Douglas A. McIntyre is the co-founder, chief executive officer and editor in chief of 24/7 Wall St. and 24/7 Tempo. He has held these jobs since 2006.

McIntyre has written thousands of articles for 24/7 Wall St. He is an expert on corporate finance, the automotive industry, media companies and international finance. He has edited articles on national demographics, sports, personal income and travel.

His work has been quoted or mentioned in The New York Times, The Wall Street Journal, Los Angeles Times, The Washington Post, NBC News, Time, The New Yorker, HuffPost USA Today, Business Insider, Yahoo, AOL, MarketWatch, The Atlantic, Bloomberg, New York Post, Chicago Tribune, Forbes, The Guardian and many other major publications.

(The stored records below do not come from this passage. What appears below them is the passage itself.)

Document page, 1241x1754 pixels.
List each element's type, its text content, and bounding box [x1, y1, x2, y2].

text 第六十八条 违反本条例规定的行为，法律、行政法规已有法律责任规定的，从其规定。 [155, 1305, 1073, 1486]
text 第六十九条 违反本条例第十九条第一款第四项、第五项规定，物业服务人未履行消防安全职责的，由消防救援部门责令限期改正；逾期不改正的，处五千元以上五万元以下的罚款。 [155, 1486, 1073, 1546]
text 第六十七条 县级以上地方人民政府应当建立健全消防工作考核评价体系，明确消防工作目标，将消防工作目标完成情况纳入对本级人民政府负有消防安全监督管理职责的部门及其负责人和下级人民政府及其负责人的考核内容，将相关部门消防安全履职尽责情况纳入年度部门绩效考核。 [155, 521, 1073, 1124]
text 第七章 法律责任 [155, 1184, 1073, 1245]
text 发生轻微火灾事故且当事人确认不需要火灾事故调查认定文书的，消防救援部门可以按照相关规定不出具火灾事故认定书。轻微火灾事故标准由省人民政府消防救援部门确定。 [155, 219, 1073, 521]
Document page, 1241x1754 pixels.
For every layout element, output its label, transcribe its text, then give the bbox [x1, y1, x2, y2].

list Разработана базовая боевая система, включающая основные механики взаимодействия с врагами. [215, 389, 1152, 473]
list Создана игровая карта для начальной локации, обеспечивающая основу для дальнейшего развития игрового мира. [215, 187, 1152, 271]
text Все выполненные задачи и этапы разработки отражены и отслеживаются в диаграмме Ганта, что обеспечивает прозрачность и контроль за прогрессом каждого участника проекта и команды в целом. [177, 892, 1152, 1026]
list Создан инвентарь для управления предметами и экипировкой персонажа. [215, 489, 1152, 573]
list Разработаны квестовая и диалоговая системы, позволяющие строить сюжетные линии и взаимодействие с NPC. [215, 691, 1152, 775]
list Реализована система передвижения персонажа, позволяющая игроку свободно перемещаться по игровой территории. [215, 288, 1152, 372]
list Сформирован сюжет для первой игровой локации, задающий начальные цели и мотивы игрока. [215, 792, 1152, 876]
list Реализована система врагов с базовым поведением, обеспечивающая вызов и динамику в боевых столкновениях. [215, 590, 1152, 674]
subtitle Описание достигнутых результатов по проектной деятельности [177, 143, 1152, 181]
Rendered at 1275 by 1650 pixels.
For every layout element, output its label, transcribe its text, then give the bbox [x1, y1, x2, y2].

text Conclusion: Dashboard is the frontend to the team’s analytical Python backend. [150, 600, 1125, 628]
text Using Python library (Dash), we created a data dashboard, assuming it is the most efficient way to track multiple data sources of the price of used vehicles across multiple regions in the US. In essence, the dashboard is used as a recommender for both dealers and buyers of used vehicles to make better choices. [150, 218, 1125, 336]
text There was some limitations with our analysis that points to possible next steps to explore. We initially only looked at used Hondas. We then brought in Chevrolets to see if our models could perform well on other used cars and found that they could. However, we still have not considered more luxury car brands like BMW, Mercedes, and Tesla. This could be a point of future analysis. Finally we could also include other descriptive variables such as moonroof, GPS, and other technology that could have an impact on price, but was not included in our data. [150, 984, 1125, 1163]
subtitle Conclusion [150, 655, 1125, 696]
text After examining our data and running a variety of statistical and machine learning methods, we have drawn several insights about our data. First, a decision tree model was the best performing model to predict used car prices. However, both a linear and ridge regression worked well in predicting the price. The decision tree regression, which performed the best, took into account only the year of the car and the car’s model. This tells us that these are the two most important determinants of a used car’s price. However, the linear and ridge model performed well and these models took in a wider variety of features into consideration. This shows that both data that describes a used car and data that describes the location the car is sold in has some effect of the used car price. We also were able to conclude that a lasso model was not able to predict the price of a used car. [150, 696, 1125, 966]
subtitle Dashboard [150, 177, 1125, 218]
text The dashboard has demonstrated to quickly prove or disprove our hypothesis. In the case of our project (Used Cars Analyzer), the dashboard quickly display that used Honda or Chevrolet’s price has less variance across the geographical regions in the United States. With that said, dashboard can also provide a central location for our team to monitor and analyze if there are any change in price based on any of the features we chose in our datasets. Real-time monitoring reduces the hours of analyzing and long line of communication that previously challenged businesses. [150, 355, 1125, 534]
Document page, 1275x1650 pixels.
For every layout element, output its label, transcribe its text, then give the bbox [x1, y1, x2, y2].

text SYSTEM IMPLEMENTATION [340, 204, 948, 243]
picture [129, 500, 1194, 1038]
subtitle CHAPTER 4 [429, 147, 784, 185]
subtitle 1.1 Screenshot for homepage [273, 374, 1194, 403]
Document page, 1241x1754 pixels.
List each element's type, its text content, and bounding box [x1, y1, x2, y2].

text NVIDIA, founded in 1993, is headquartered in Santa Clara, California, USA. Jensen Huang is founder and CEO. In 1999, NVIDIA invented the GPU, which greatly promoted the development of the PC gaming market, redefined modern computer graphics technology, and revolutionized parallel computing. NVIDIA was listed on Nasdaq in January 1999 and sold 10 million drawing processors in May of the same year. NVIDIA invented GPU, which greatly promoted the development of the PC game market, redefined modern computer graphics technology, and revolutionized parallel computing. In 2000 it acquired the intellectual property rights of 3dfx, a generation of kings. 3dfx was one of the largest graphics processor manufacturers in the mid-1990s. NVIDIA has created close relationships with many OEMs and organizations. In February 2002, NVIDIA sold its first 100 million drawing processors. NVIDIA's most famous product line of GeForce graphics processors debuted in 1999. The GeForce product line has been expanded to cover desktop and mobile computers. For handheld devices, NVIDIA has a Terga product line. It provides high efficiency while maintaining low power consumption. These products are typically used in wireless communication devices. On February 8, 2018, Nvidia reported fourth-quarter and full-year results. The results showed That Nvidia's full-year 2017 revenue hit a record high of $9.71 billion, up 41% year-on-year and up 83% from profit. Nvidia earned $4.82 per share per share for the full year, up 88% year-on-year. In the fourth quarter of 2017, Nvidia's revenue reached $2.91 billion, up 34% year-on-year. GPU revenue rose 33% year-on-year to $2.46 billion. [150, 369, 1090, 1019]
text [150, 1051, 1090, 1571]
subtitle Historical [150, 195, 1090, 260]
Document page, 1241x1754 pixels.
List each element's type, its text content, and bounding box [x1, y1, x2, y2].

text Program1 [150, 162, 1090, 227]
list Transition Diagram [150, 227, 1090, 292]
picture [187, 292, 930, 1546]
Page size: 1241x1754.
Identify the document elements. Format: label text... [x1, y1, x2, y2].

McIntyre has been a guest on CNBC, the BBC and television and radio stations across the country.

A magna cum laude graduate of Harvard College, McIntyre also was president of The Harvard Advocate. Founded in 1866, the Advocate is the oldest college publication in the United States.

TheStreet.com, Comps.com and Edgar Online are some of the public companies for which McIntyre served on the board of directors. He was a Vicinity Corporation board member when the company was sold to Microsoft in 2002. He served on the audit committees of some of these companies.

McIntyre has been the CEO of FutureSource, a provider of trading terminals and news to commodities and futures traders. He was president of Switchboard, the online phone directory company. He served as chairman and CEO of On2 Technologies, the video compression company that provided video compression software for Adobe’s Flash. Google bought On2 in 2009.